Darren Walsh, energy sector partner at DWF law writes for Environment Journal about the importance of hydrogen fuel to help solve the climate emergency and what governments need to do to incentivise it.
As of 20 May 2020, according to The Climate Emergency Declaration and Mobilisation website, 1496 jurisdictions in 30 countries have declared a climate emergency.
That means around 820 million citizens are living in areas that consider themselves as being affected by climate emergency.
The UK was the first country to declare a climate emergency when the Labour Party declared this to the House of Commons on 1 May 2019, with the Gibraltar Parliament following on 3 May 2019 and the Republic of Ireland declaring the same on 9 May 2019.
With so many citizens captured by this emergency and so many countries and authorities making this declaration, it is important to take a step back to ask what is meant by ‘climate emergency’ and do all declarations seek to address the same objective?
Many Local Governments in the UK have sought to seek net carbon neutral targets by 2030, some 20 years ahead of the UK’s commitment from the Paris Agreement of 2050.
Having made a declaration, it is imperative that a climate emergency response is agreed and acted upon. Declaring a climate emergency is one thing, but declaring what our collective response should be is surely essential.
Many campaigners have demanded a war-like response to the climate emergency; saying that in times of great adversity, central and local governments ought to implement transformational and ground-breaking initiatives to protect their people and territories.
COVID-19 demonstrates what government can do in times of adversity and whilst we are reeling from economic and human travesty created by the pandemic, lessons can be learned as to what measures can be deployed to deal with life and planet-destroying events.
The unknown as we all come out of lockdown on how significant a financial impact will COVID-19 have on short, medium and long-term climate emergency action plans.
For the UK, there remains a strong appetite for decentralised and distributable energy, whether electrical, heat or both.
Hydrogen is seen as the better option for decarbonising our transport and heating infrastructure with many plans in place to implement a new hydrogen-based era.
At a recent webinar hosted by HyCymru Hydrogen Technology, we learned about the policy and strategy being developed for Wales’ approach to a hydrogen solution.
Protium has written an anomalies paper, outlining the UK Government’s inconsistencies, suggesting that it takes a technology-neutral approach to decarbonisation, whilst on the other hand, its policy and taxation framework suggests otherwise. Protium puts forward the argument that the hydrogen industry is not looking for grant funding; it is merely seeking a level playing field.
Some anomalies that they identify include variations on VAT, for example, where hydrogen is always charged at the standard rate, regardless of its carbon content.

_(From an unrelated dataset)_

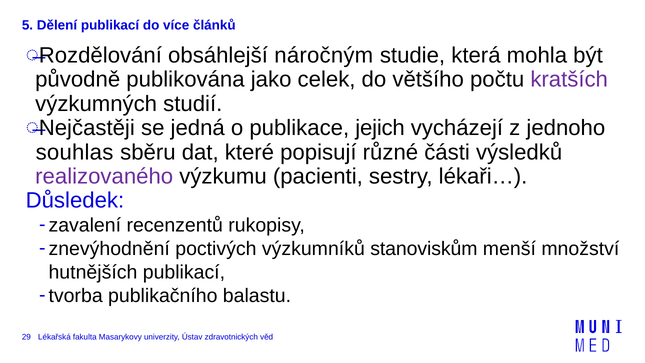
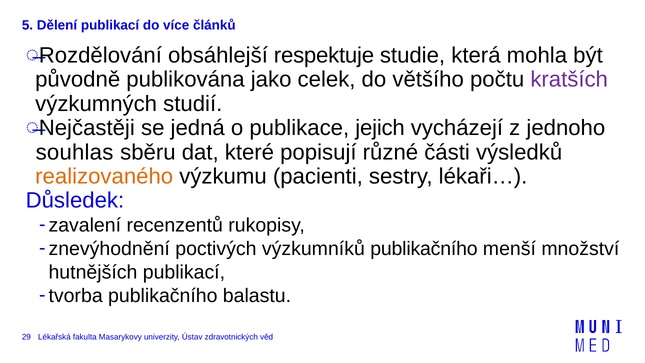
náročným: náročným -> respektuje
realizovaného colour: purple -> orange
výzkumníků stanoviskům: stanoviskům -> publikačního
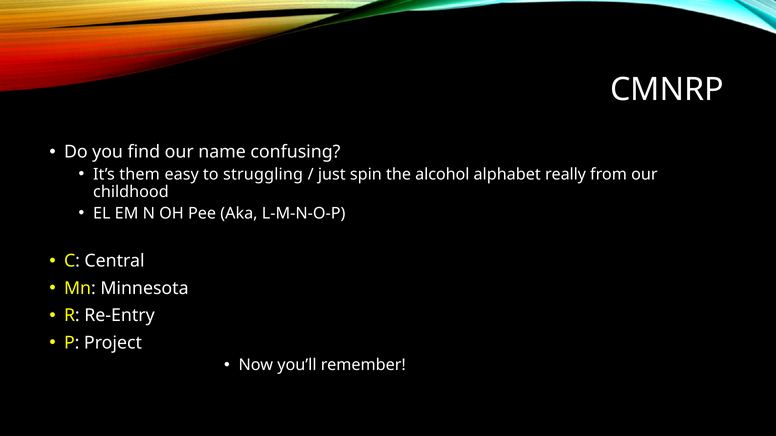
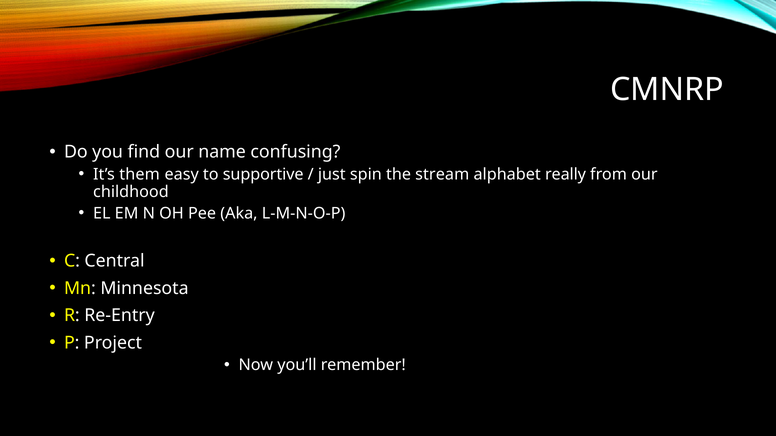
struggling: struggling -> supportive
alcohol: alcohol -> stream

Employees charging electric vehicles at work can be charged for the electricity at less than the standard VAT rate, but the same relief is not applicable to hydrogen. Due to the need for separate structures between the power generation asset, the electrolysis asset and the end-customer, green hydrogen pays VAT and grid taxes for the electricity and VAT on the end fuel sale.
There is clearly interest in developing green hydrogen and with many gas-fired combined heat and power systems readily convertible with retrofit technology, there is certainly an existing infrastructure to tap into.
The Environmental Audit Committee is currently conducting an overarching inquiry looking at technical innovations, which could contribute to tackling climate change. Responses are due in by 19 June 2020. The inquiry is an opportunity to highlight UK-based examples of innovation and excellence.
The Committee reported in its 2019 report on Net Zero that several technologies had not performed as well as envisaged or had not reduced in cost as expected having conducted its initial modelling in 2008.
They say that looking to the future, it is difficult to predict how individual technologies will reduce in cost or improve in efficiency, but alongside other changes, technological innovation will be crucial to the UK achieving its emissions reduction goals.
They say that as hydrogen has a potential role in electricity generation, transportation, industry and heating fully integrated policy, regulatory design and implementation is crucial.
This is clearly required, but wider policy implications for green hydrogen, as well as technical innovation, will play a key role in driving efficiencies in cost production and ensuring that green hydrogen is able to operate on a level playing field with other low carbon technologies.